Saran Peneliti LIPI ke Jokowi: Kabinet Cukup Partai Pengusung, Tak Usah Ajak yang Lain 

Presiden Joko Widodo.
Setkab
Presiden Joko Widodo.

Berita Terkait

JAKARTA, NETRALNEWS.COM - Peneliti senior Lembaga Ilmu Pengetahuan Indonesia ( LIPI) Syamsuddin Haris menyarankan agar Presiden Joko Widodo (Jokowi) tidak mengajak partai yang berseberangan di Pilpres 2019 untuk masuk ke kabinet 2019-2024.
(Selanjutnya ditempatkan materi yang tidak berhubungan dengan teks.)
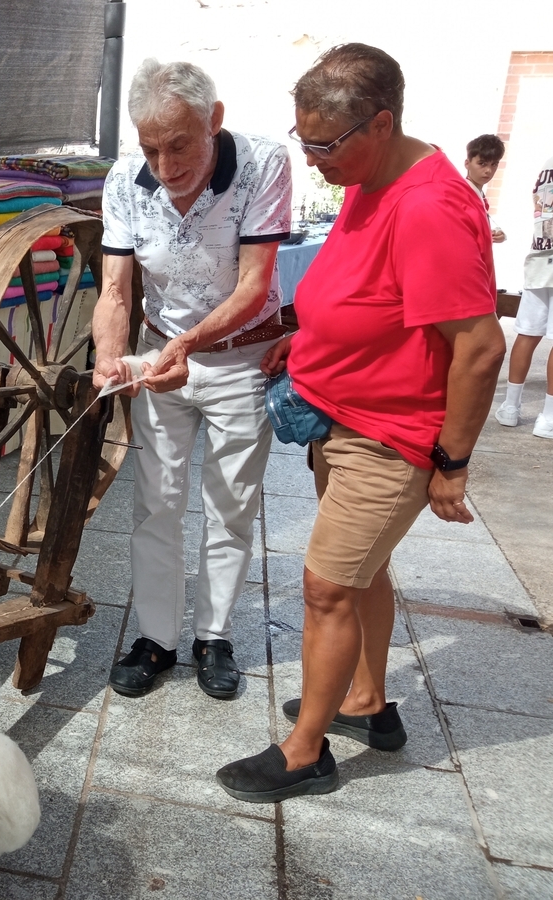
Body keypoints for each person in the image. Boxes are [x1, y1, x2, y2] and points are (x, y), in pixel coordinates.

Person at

Menurutnya, pemerintahan lima tahun kedepan cukup diisi oleh parpol Koalisi Indonesia Kerja (KIK) yang mengusung Jokowi-Ma'ruf di Pilpres 2019.

"Jokowi tidak usah mengajak lagi yang lain-lain untuk kabinet yang akan datang. Sudahlah, batasi hanya untuk partai-partai politik pengusung dia," kata Syamsuddin di Kebayoran Baru, Jakarta Selatan, Jumat (19/7/2019). 

Syamsuddin mengatakan, jika Jokowi mengajak partai dari Koalisi Indonesia Adil Makmur yang mengusung Prabowo-Sandi di pilpres, maka tak ada yang menjadi oposisi untuk mengontrol dan mengawasi jalannya pemerintahan. 

"Kalau dibuka lagi kesempatan pada partai politik yang lain, tentu gak ada yang menjadi oposisi. Tentu itu tidak sehat bagi sistem demokrasi kita. Jadi saya pikir tidak usah lagi tambah yang lain-lain," tandasnya. 

Lebih lanjut, Syamsuddin menegaskan bahwa dalam sistem demokrasi, peran oposisi sangat penting bahkan cenderung menyehatkan.

"Demokrasi kita butuh oposisi dan itu menyehatkan hubungan eksekutif dan legislatif," pungkasnya.